> [WORK TASK] Look through the lines below and extract each one that contains "команды".
TASK MATERIAL below:
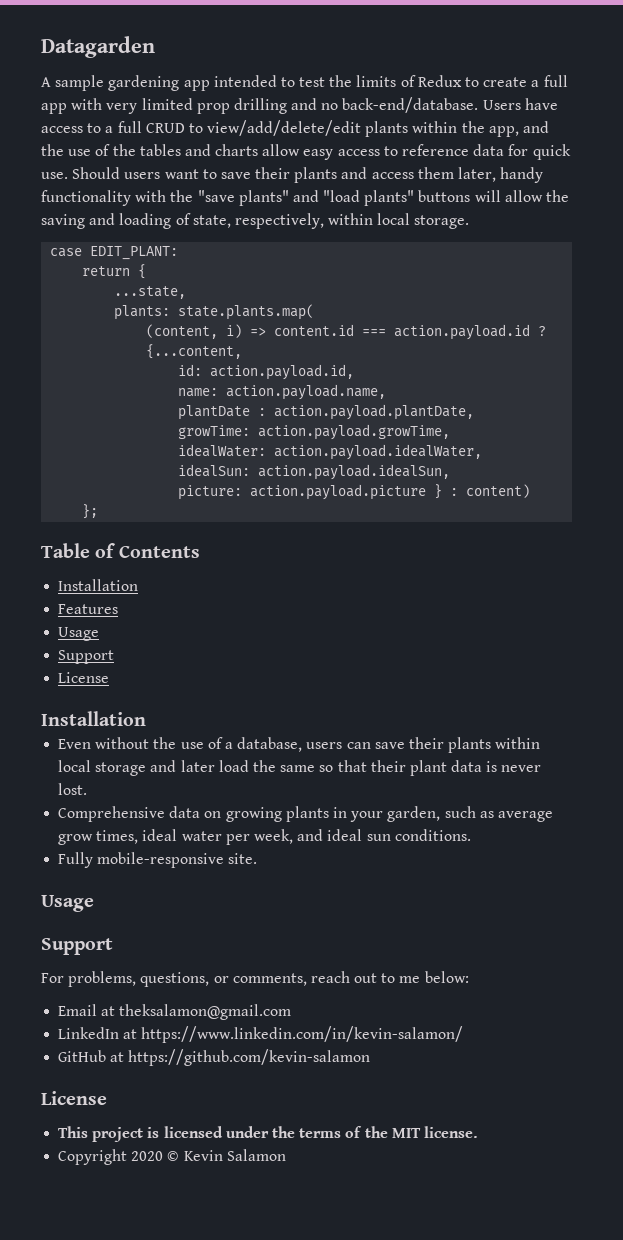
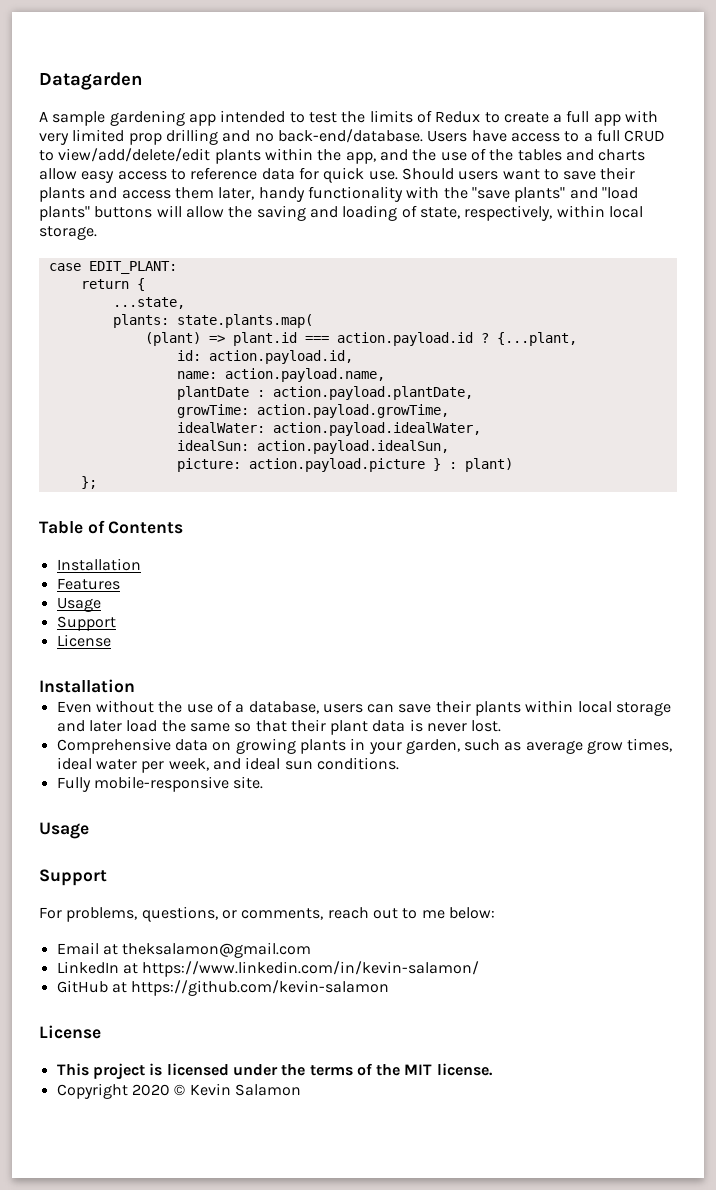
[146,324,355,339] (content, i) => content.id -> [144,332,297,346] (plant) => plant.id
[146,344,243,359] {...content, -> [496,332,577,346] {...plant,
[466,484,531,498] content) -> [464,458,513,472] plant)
End of TASK MATERIAL.
TASK MATERIAL below:
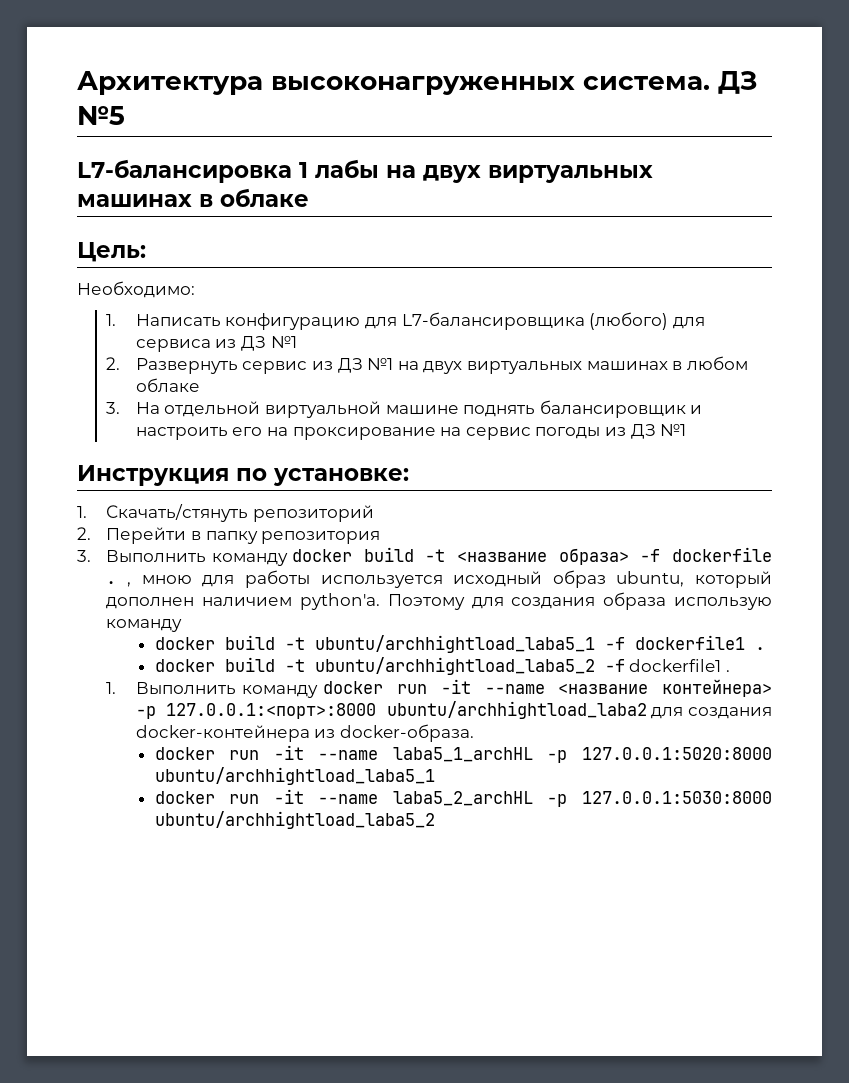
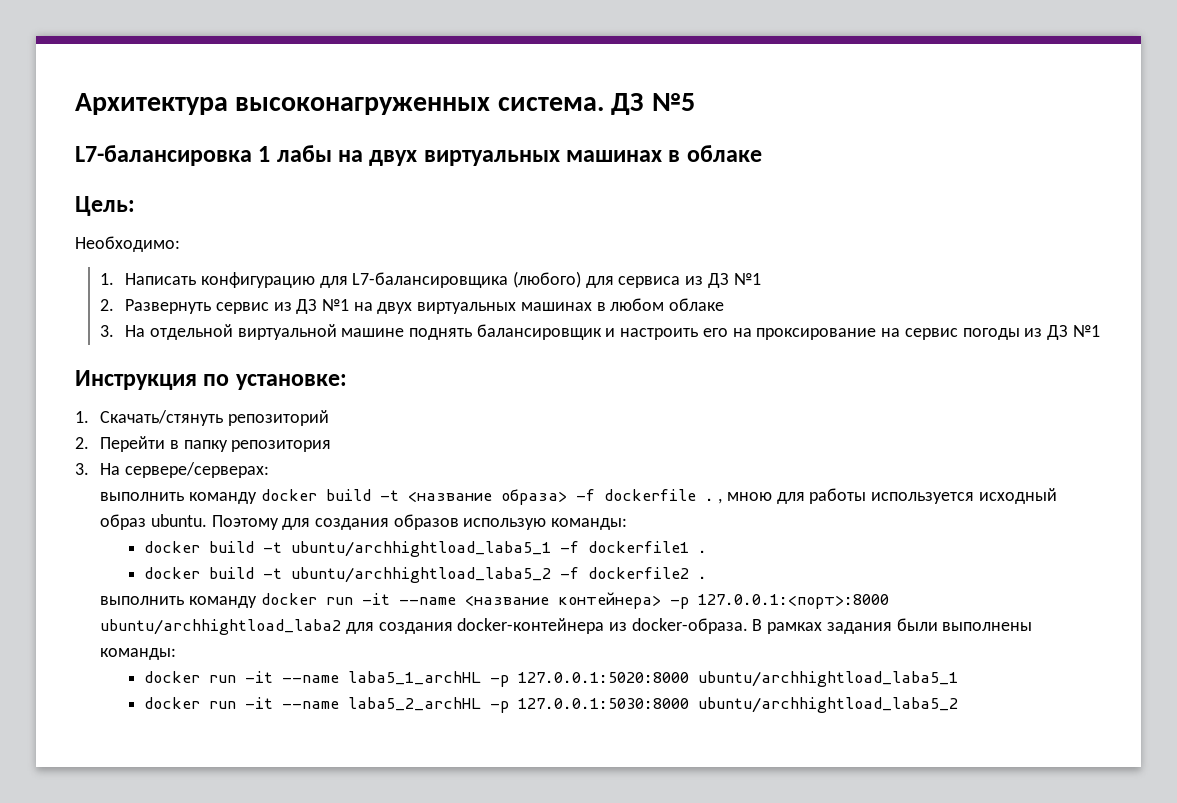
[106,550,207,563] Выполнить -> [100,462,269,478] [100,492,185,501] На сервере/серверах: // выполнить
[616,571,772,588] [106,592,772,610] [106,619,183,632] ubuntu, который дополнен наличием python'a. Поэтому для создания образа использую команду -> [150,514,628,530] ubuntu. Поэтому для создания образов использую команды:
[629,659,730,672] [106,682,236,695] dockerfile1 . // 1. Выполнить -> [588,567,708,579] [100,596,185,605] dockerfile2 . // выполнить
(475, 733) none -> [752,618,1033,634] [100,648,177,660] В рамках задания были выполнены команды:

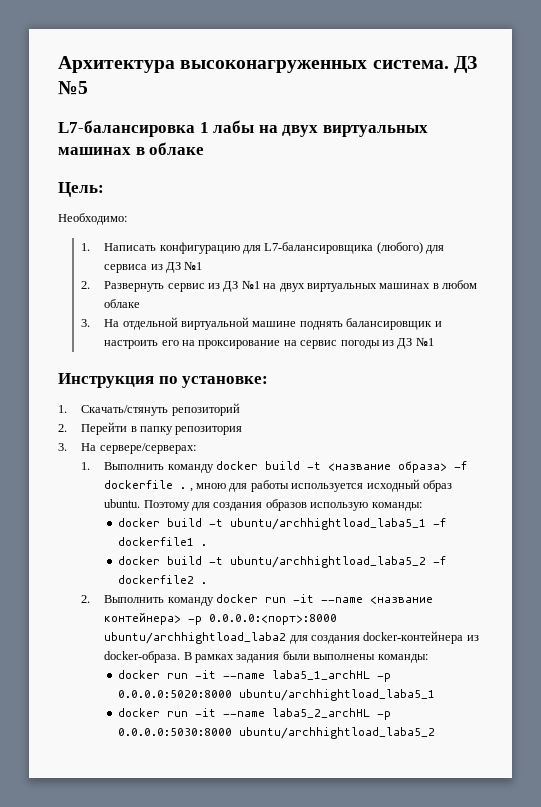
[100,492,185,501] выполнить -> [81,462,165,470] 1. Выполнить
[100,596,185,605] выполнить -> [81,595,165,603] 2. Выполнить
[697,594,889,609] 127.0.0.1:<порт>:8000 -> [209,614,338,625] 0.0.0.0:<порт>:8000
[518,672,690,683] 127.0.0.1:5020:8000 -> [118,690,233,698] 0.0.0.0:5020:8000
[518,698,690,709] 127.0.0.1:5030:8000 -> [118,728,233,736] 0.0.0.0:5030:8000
End of TASK MATERIAL.
> [RESPONSE TO THE EXERCISE]
[616,571,772,588] [106,592,772,610] [106,619,183,632] ubuntu, который дополнен наличием python'a. Поэтому для создания образа использую команду -> [150,514,628,530] ubuntu. Поэтому для создания образов использую команды:
(475, 733) none -> [752,618,1033,634] [100,648,177,660] В рамках задания были выполнены команды:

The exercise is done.